AMAL, the Algarve Municipalities Association, has vehemently criticised the new set of rules defining which municipalities qualify for the list of the least densely populated – ‘Municípios de Baixa Densidade’ – and says it will be putting forth its own counterproposal.
As the Resident reported last week (see story https://www.portugalresident.com/algarve-gets-short-end-of-the-stick-in-new-municipalities-list#), many of the region’s “most fragile” boroughs have been left off the list – and will thus face extra difficulties receiving community funding.
Vila Real de Santo António mayor Luís Gomes even labelled the new rules “an attack on the Algarve”.
Now, AMAL has come out to express its “displeasure and feeling of discrimination” with the new rules.
“It is yet another public policy of the government that contributes nothing to the reduction of seasonality, especially in terms of developing new activities that complement the region’s main touristic product,” the association states in a press release.
AMAL stresses that it doesn’t agree with the criteria used to classify which areas are considered “low density”, accusing the government of failing to correct the proposal so that it wouldn’t “penalise and discriminate against the Algarve”.
It is added that the Algarvean municipalities, alongside other regional authorities, will be proposing some changes to the list so that it reflects “the reality of the inland areas of the region”.

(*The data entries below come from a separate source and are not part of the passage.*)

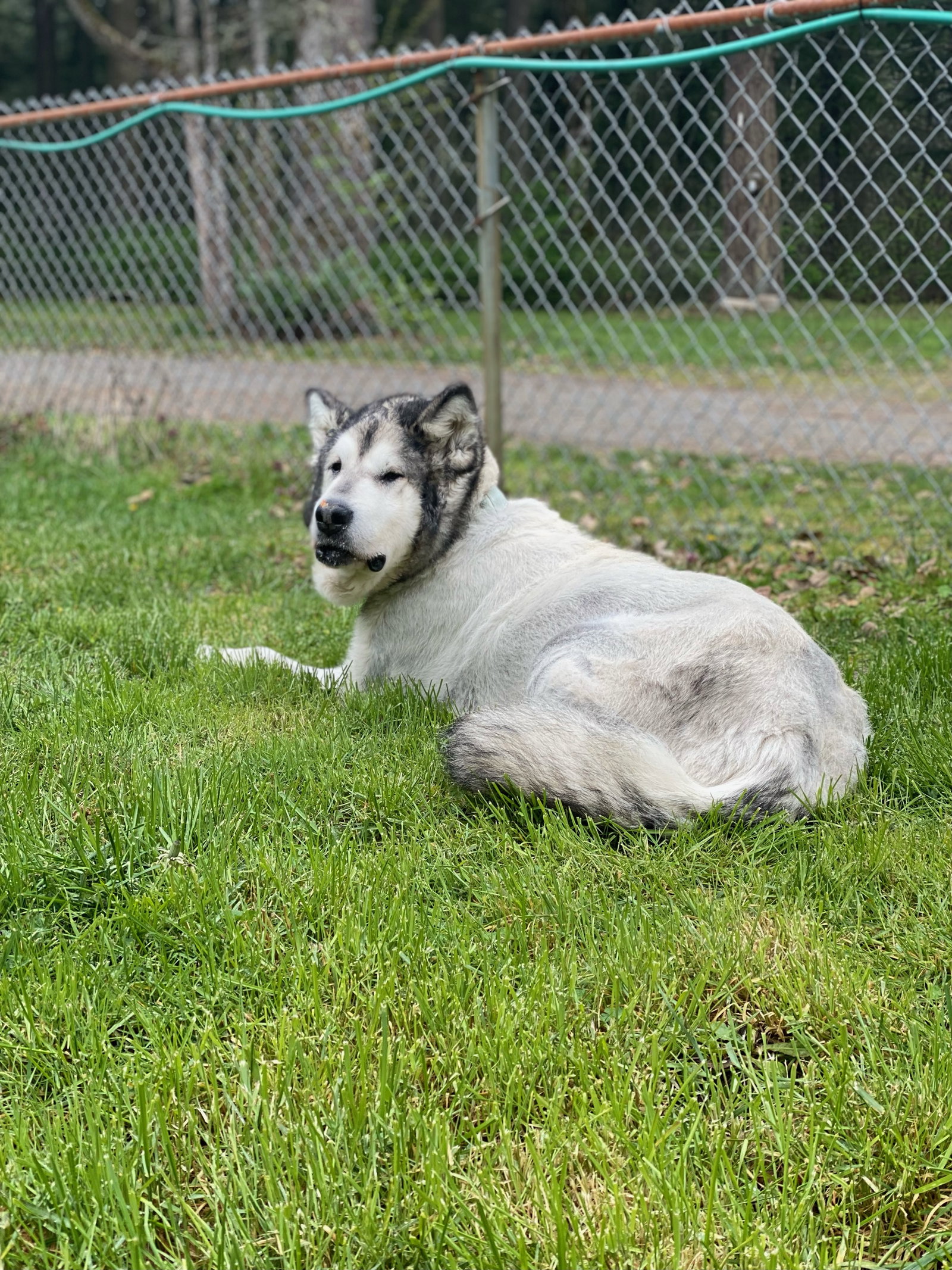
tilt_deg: -10.7
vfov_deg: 36.8
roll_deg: +0.1
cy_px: 635
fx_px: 1907
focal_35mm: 52
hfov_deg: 28.0
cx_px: 476
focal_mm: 6
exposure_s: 1/144
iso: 20
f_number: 2
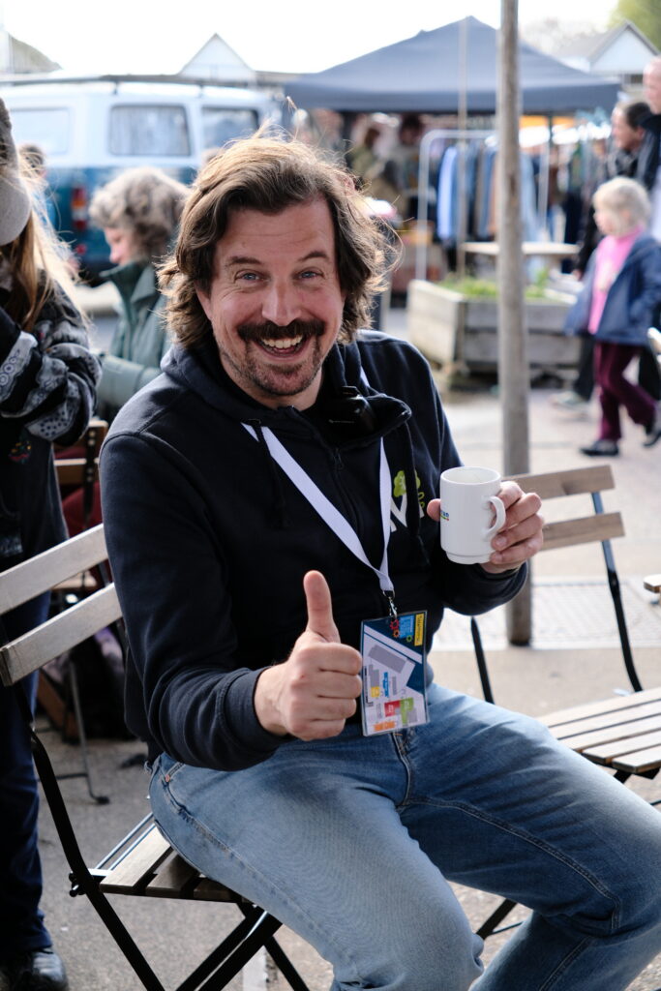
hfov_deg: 23.4
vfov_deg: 34.5
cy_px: 496
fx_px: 1597
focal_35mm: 58
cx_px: 330
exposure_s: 1/1000
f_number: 2.8
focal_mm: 38.6
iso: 800
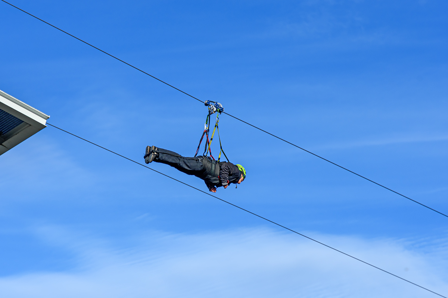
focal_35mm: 120
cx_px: 224
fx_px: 1493
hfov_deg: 17.1
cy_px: 149
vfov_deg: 11.4
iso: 200
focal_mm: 80
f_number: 8
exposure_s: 1/800
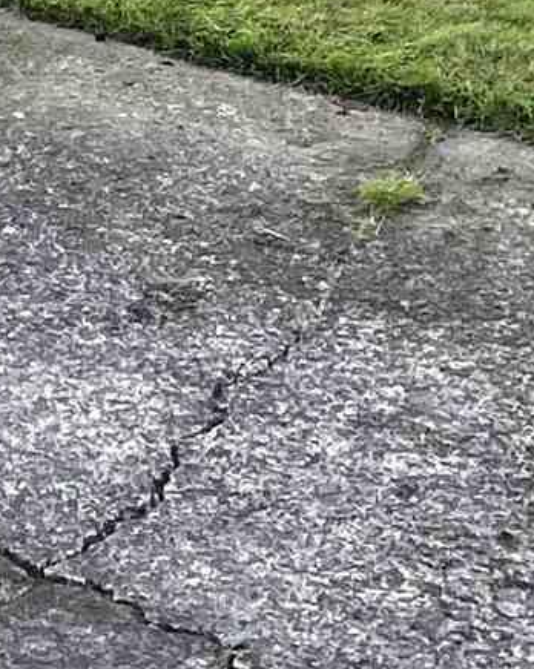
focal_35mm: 179
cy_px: -925
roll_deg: +0.3
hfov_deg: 8.5
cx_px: -91
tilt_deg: -5.8
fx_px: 3541
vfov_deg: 9.6
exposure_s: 1/121
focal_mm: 4.2
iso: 64
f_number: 1.6
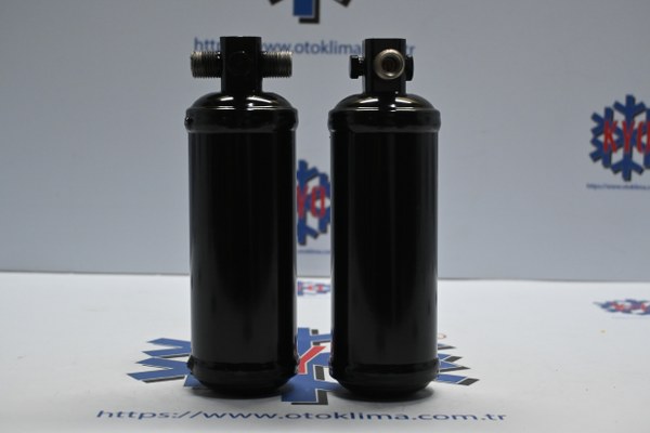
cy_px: 216
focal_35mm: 62
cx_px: 325
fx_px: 1110
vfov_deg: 22.1
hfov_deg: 32.6
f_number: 5.6
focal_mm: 41
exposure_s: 1/125
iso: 1400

As reported last week, the 164 boroughs on the list will get priority when bidding for community and national funding programmes.
In terms of the Algarve, only Aljezur, Vila do Bispo, Monchique, Castro Marim and Alcoutim made the grade.
The goal of the plan, according to the National Association of Portuguese Municipalities (ANMP), is to “attenuate differences” between the country’s inland and coastal regions.
Says ANMP, the main criteria used to define who made the list includes the municipalities’ “population density”, as well as other factors such as their “socioeconomic situation and accessibilities”.